What major problems do entrepreneurs face in food production, and what is the way forward?
Food entrepreneurs in Nigeria don’t struggle because they lack ideas. They struggle because the system makes execution expensive. Regulatory processes can take too long, requirements can change depending on whom you meet, and compliance can feel like a moving target. Then infrastructure adds another tax. Most processors provide their own power, water, and sometimes even basic access. That pushes up unit cost and makes local products fight an unfair battle against imports and countries that subsidise industry properly.

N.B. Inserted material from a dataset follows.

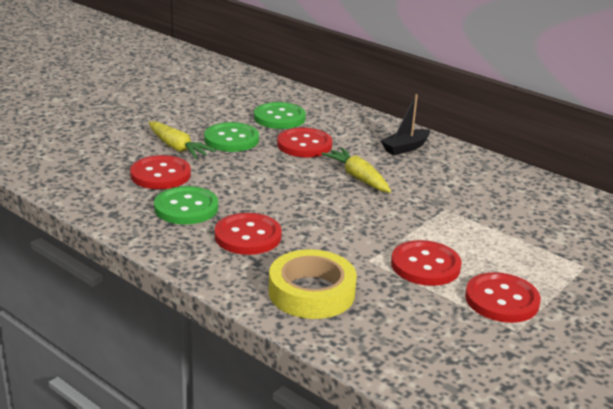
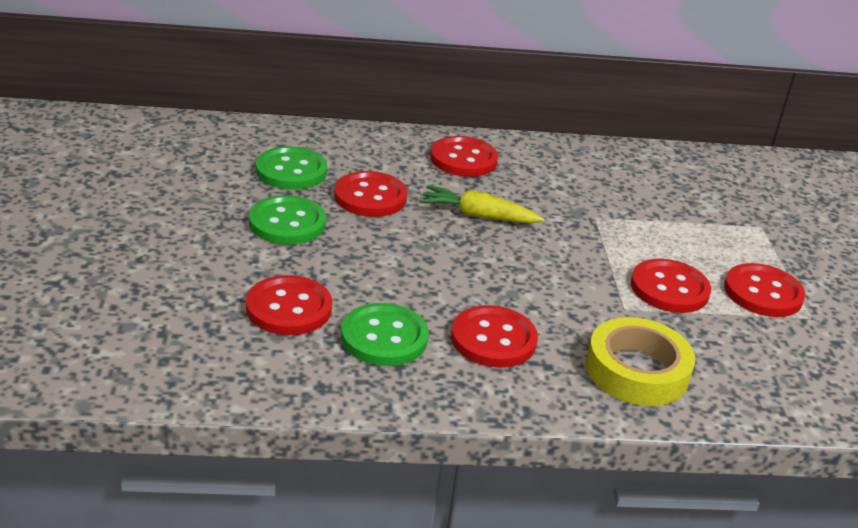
camera: 45 degrees left, 5 degrees up
(177, 148) = (247, 262): yellow carrot -> none
(405, 148) = (463, 159): black boat -> red button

Funding is another pressure point. Food processing needs patient capital because equipment, quality systems, and distribution take time to settle. High interest, short-term loans don’t build factories, they build stress
Talent also matters. A food factory runs on skilled technicians, quality professionals, and maintenance competence. Without that, downtime and inconsistency become normal. The fix is practical. Nigeria should digitise and standardise approvals to cut discretion and delays. We should build industrial food parks with shared power, water, labs, and waste management so processors can focus on production, not survival. We also need longer-tenure financing at realistic rates, plus serious support for export readiness so processors can earn stable foreign exchange. If Nigeria wants food security and jobs, it must treat food manufacturing like infrastructure, not a side project.
What’s your advice to anyone entering food production?
Don’t start with excitement, start with homework. Understand your raw materials, seasonality, shelf life risks, and who would buy from you at scale. Know your numbers early, pricing, yield, wastage, and cost per unit. If you don’t control those, you’ll work hard and still lose money. Take food safety seriously from day one. Document your processes, respect compliance, and build credibility the right way. Choose mentors and peers who will challenge your thinking, hire carefully, train your people, and build systems that can grow with you. Food rewards consistency. If you treat it casually, the market will punish you fast. If you treat it professionally, you can build a business that lasts and actually improves lives.